Part 1
My name is Madison Clark. I’m thirty years old, and a few hours ago my father told me to go live on the streets. His exact words were, “If you’re so determined to chase this stupid dream, then pack your things and go live on the streets like the losers you admire.”
He didn’t know I already earn $17,024,000 a year.
I was standing at the end of the dining table in the house I grew up in, the same place where I used to slide A+ report cards across polished wood and watch my parents’ faces soften for five minutes before life hardened them again. The chandelier above us threw warm light on framed family photos—Christmas sweaters, my sister Jenna’s nursing graduation, my dad holding a trophy from a company softball league. My own picture was there too, but it felt like a prop from someone else’s story.
My father’s face was red, his fist pressed into the table hard enough that the silverware jumped. Veins stood out along his neck like cords. My mother, Elaine, stared at her plate as if it had answers she wasn’t brave enough to say out loud.

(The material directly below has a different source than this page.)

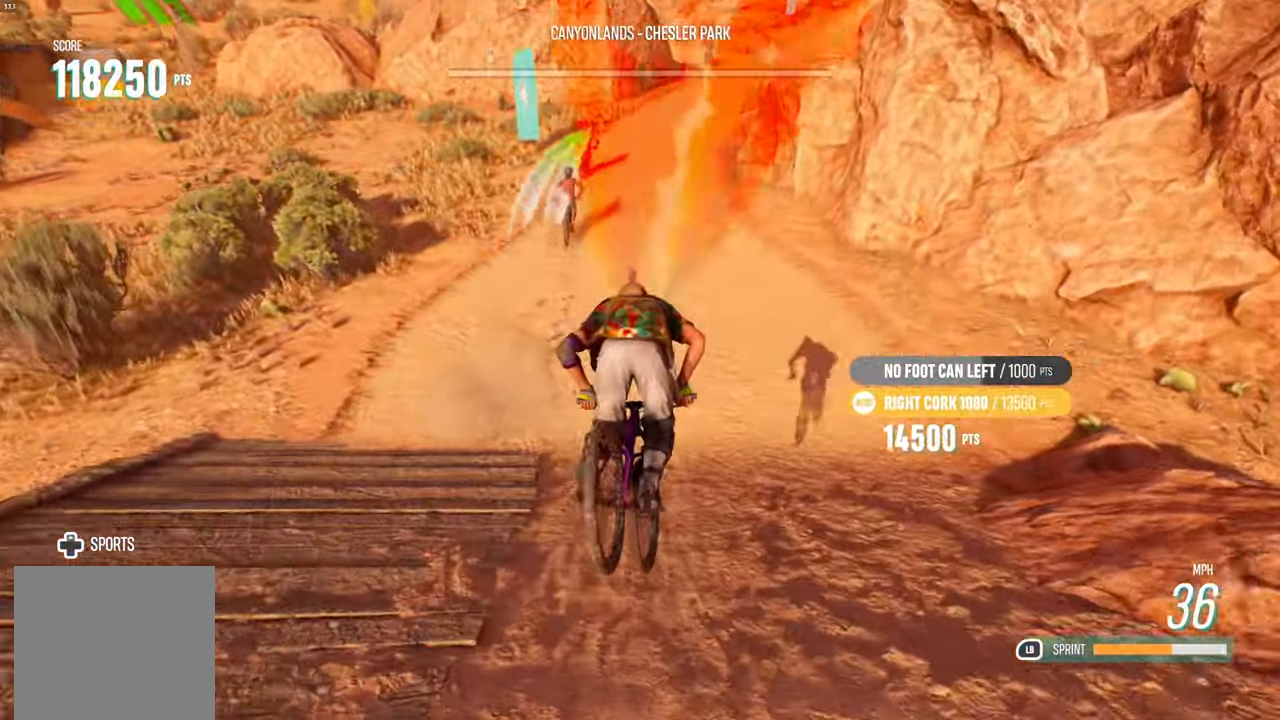
{"buttons": ["R2"], "left_stick": "center", "right_stick": "center", "events": [[17, "R2", "down"], [33, "left_stick", "center"]]}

The silence between my father’s sentences hurt more than the shouting. “You’re thirty, Madison.” His voice shook with the kind of anger that isn’t really anger—it’s fear in work boots. “Thirty.
No house, no husband, no real job. You sit in front of a laptop all day pretending you’re some big shot.”
I didn’t correct him. I didn’t say I owned equity in a company that kept hundreds of remote teams running across the world.
I didn’t say my “laptop” was the reason people in twelve countries got paid on time. I didn’t say that just that morning I’d watched an email hit my inbox like a thunderclap: Horizon Dynamics had agreed to standardize globally on Skyline Sync. My father leaned in, as if proximity would make his words sharper.
“If your little online fantasy fails, don’t expect us to pick up the pieces,” he said. “Go live on the streets and see how far your apps take you out there.”
There was a time those words would’ve shattered me. A time I would’ve apologized, promised to “apply places,” promised to “do something normal,” promised to shrink myself into something that looked respectable in their neighborhood.
Tonight something different happened. A strange calm slid over me like a coat I didn’t know I owned. I watched my father’s lips move.